The innocent observer could be left with the impression from some in the media that Britain's economic status is only imperilled by greater alignment with our near-neighbours. But the European picture is more complex and more instructive.

The innocent observer could be left with the impression from some in the media that Britain's economic status is only imperilled by greater alignment with our near-neighbours. But the European picture is more complex and more instructive.

In Britain we lag behind our partners in productivity per hour worked, educational standards and the quality of infrastructure. With some humility, we have some areas in which to catch up. In other respects, though, Europe has looked at Britain and drawn some positive conclusions.

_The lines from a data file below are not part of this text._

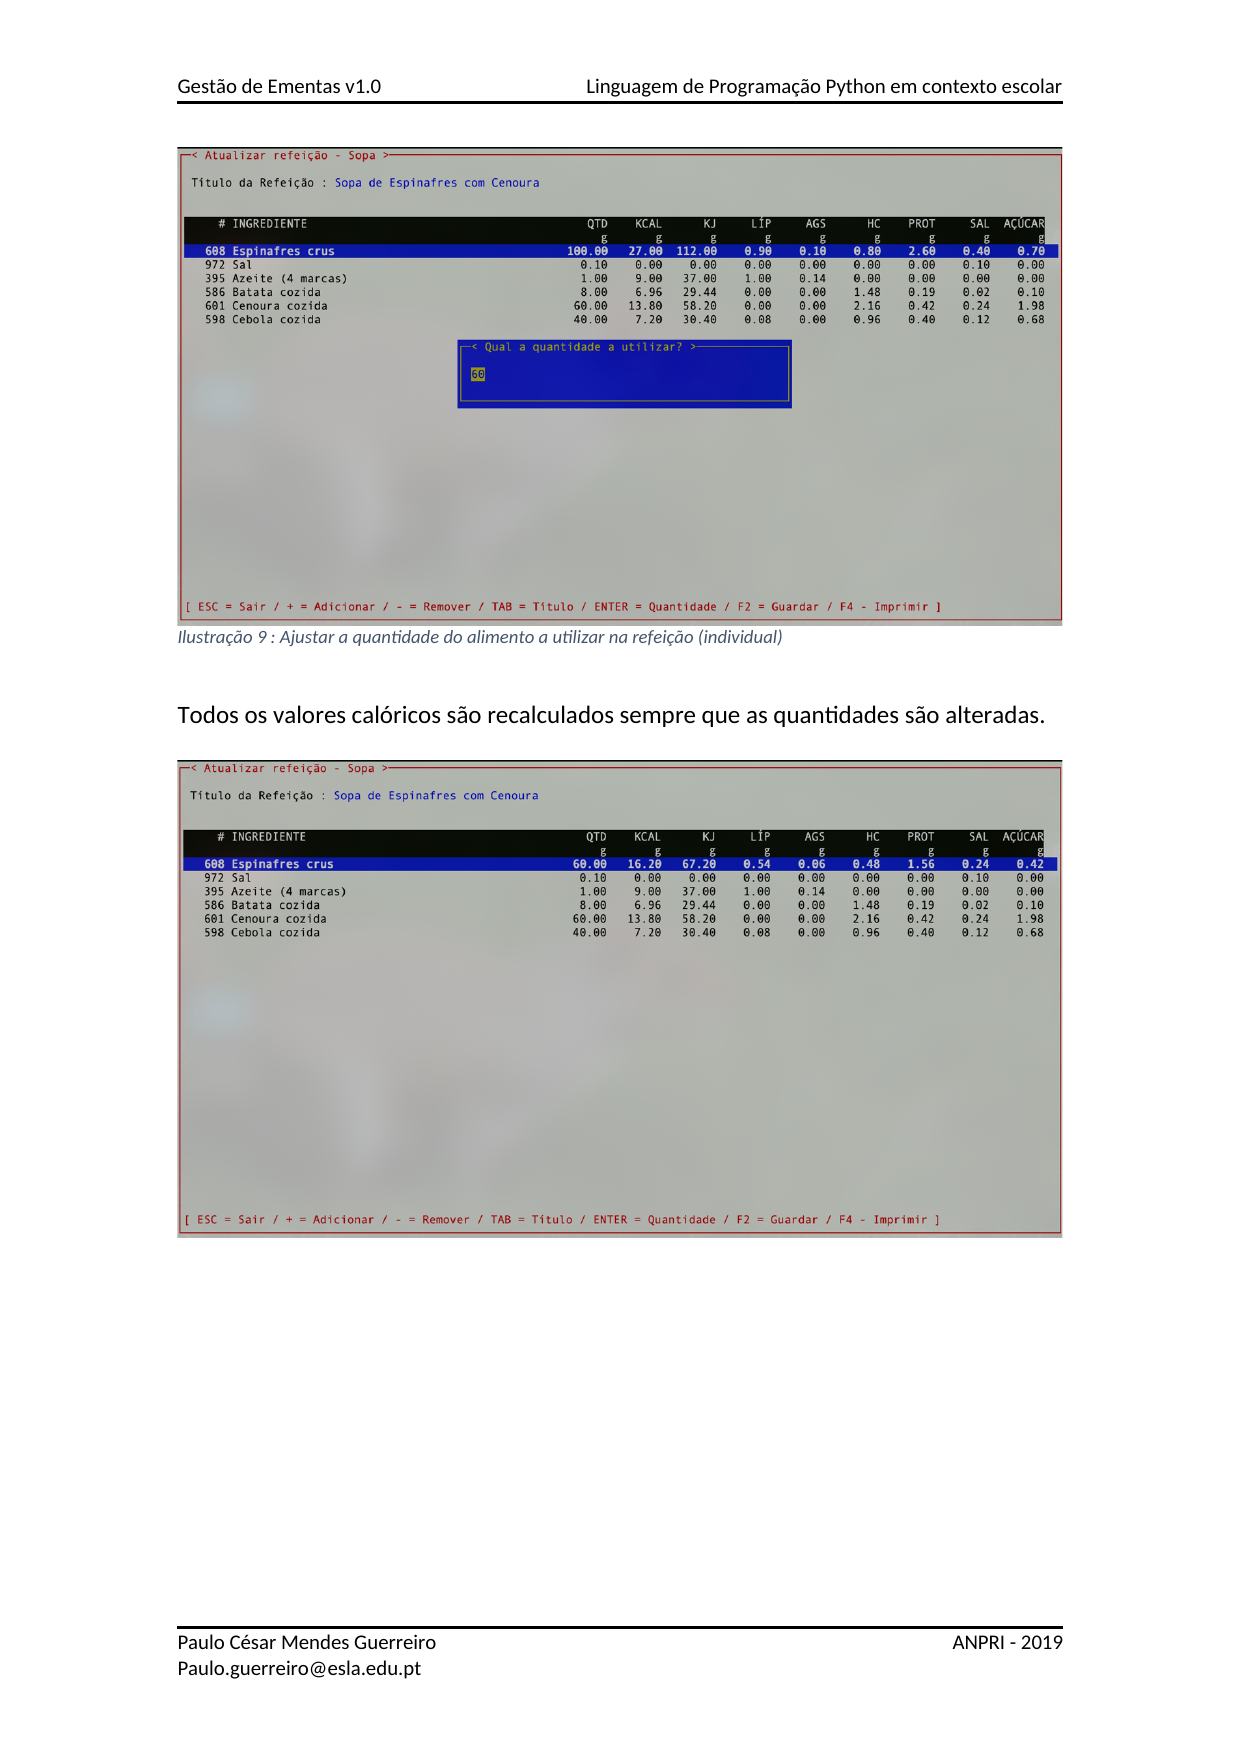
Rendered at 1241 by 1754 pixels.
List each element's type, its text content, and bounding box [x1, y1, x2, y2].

text Todos os valores calóricos são recalculados sempre que as quantidades são alteradas. [177, 699, 1063, 730]
picture [177, 147, 1063, 626]
text Ilustração 9 : Ajustar a quantidade do alimento a utilizar na refeição (individual) [177, 626, 1063, 648]
picture [177, 760, 1063, 1238]
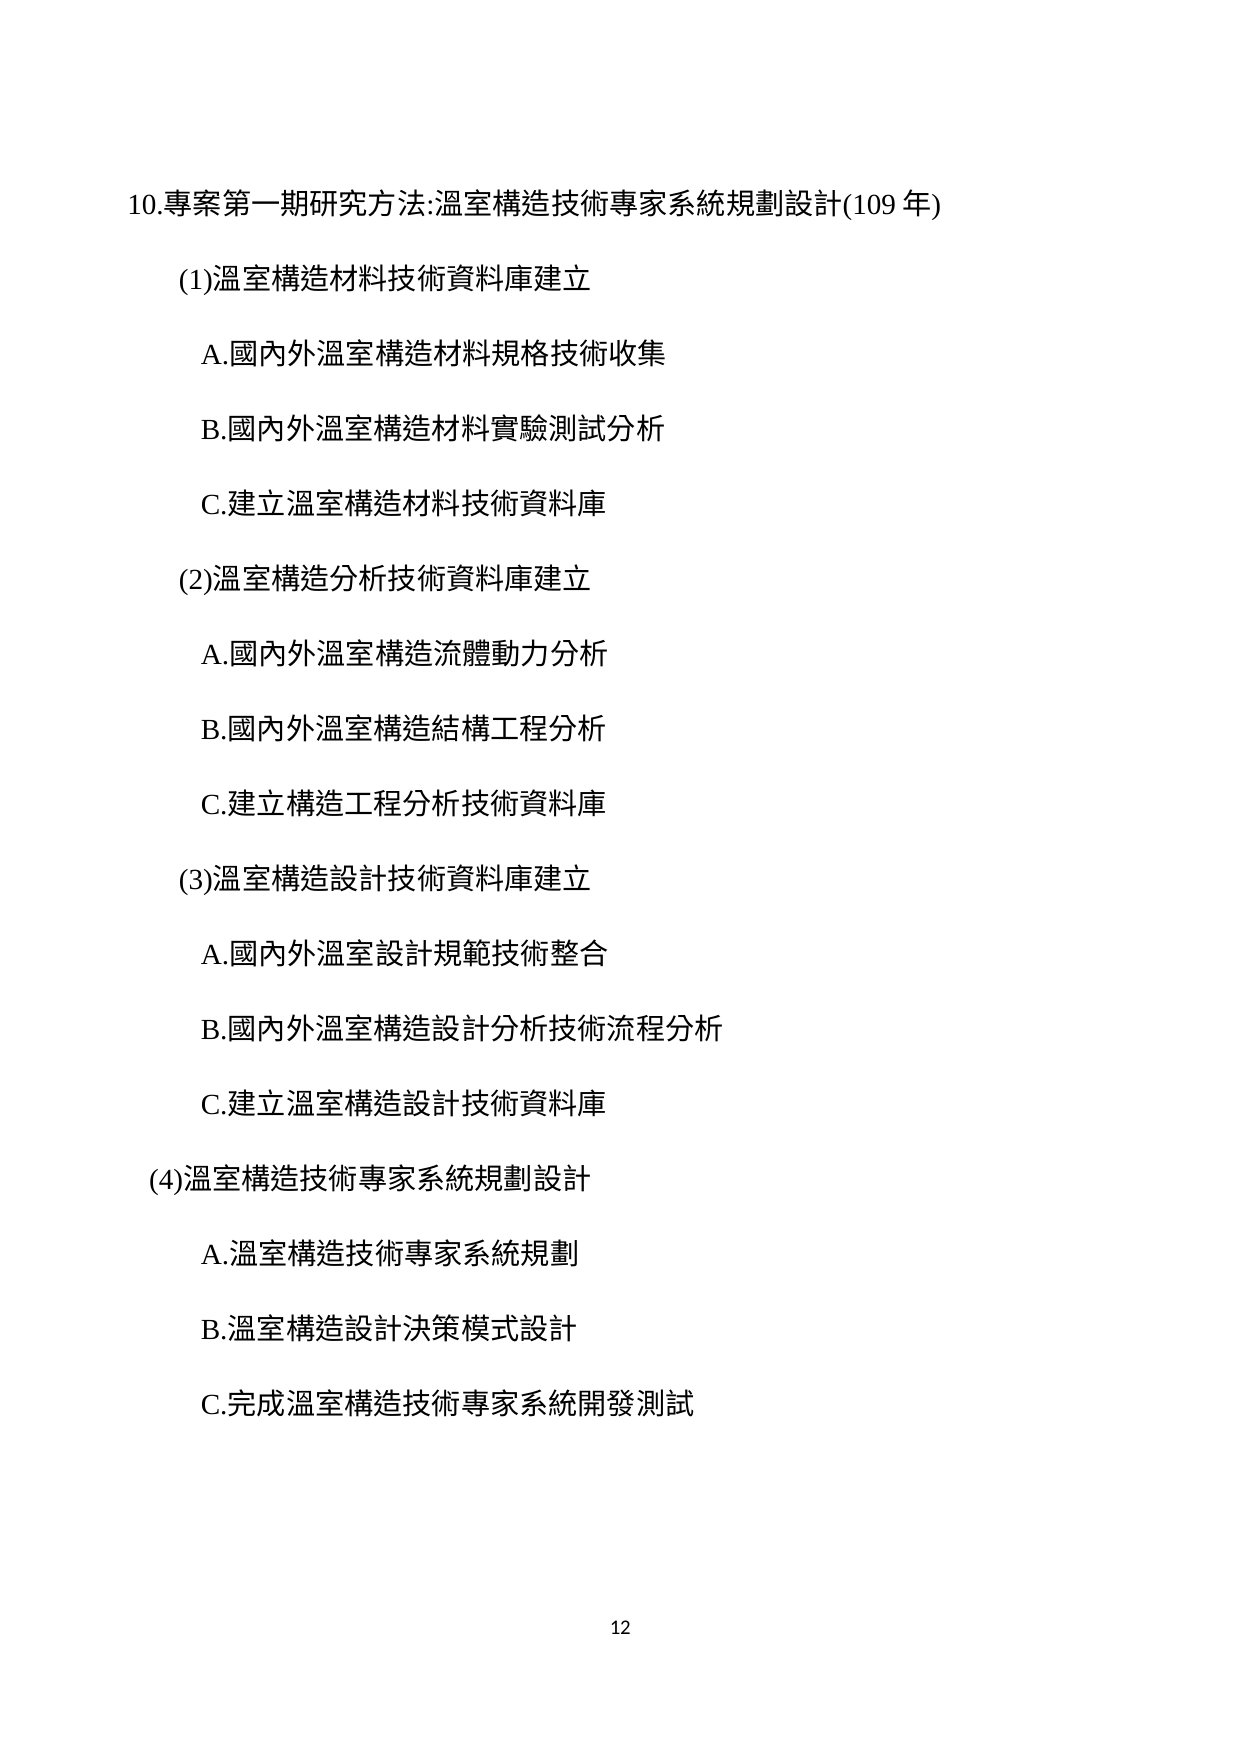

Euroland is entering a boom. The recovery is in part cyclical. But it is also in part the result of progressive economic reform. There is still a long way to go, but the direction is clear. In Germany public sector deficits are being reduced to more sustainable levels; corporate taxation is being cut to stimulate entrepreneurial activity and to encourage industrial restructuring.

In France widespread privatisation now means that 40 per cent of French industry is in the hands of non-French investors. The Jospin government is actively promoting venture capital and e-commerce;

Both the French and German governments are cutting top rates of income tax, and the scale of market liberalisation in telecoms, energy, road transport and aviation would have been unthinkable 10 or 15 years ago. And some of the traditional shibboleths of the welfare state are being called into question by centre-left European governments.

The Blairite Third Way is no flash in the pan - it is putting down roots across the Continent.

We must confront the hard economic reality: that Britain's economic success depends on the rest of Europe's economic success. Three-and-a-half million British jobs depend on Europe. The European Union is by far the UK's largest export market and, with enlargement, it will only get bigger and more important to us. And, regardless of whether we join, the success of the euro is vital to our prosperity here in Britain and across the eurozone as a whole.

But Europe does face two major economic problems: first, a persistently high rate of unemployment in the major continental economies. Although the core European economies enjoy a higher rate of productivity and better living standards than Britain, the last 25 years have seen the employment rate in the EU decline from 64 per cent to 61 per cent of the working population. In the United States of America it has risen from 62 per cent to 74 per cent.

Second, despite the economic reforms under way, Europe is falling further behind the USA in the race to build a knowledge-driven economy. America is well ahead in hi-tech investment in the hardware, software, services and telecoms sectors. Today, 75 per cent of the world's electronic commerce is conducted within the US, compared with 15 per cent in the EU.

So how do we catch up? The answer is simple: by 2010 Europe must be the most successful knowledge-based economic region in the world. In pursuit of that goal, last month's Lisbon economic summit was a watershed. It cemented the EU's commitment to economic reform and placed Britain at the forefront of that campaign. And it proved that a strong Commission pursuing a strong programme of reform is acting in Britain's economic interests, lowering barriers and strengthening competition in our home, European markets.

We must put job creation at the very top of our agenda. We must do more to promote enterprise and employability. We must advance structural reforms to tackle burdensome labour market regulations and high non-wage labour costs, particularly on lower-paid jobs. That means basing all economic reform on a set of common principles and setting clear objectives and sticking to them.

Whether we like it or not our future is in Europe. Only at the heart of Europe can we fulfil our potential.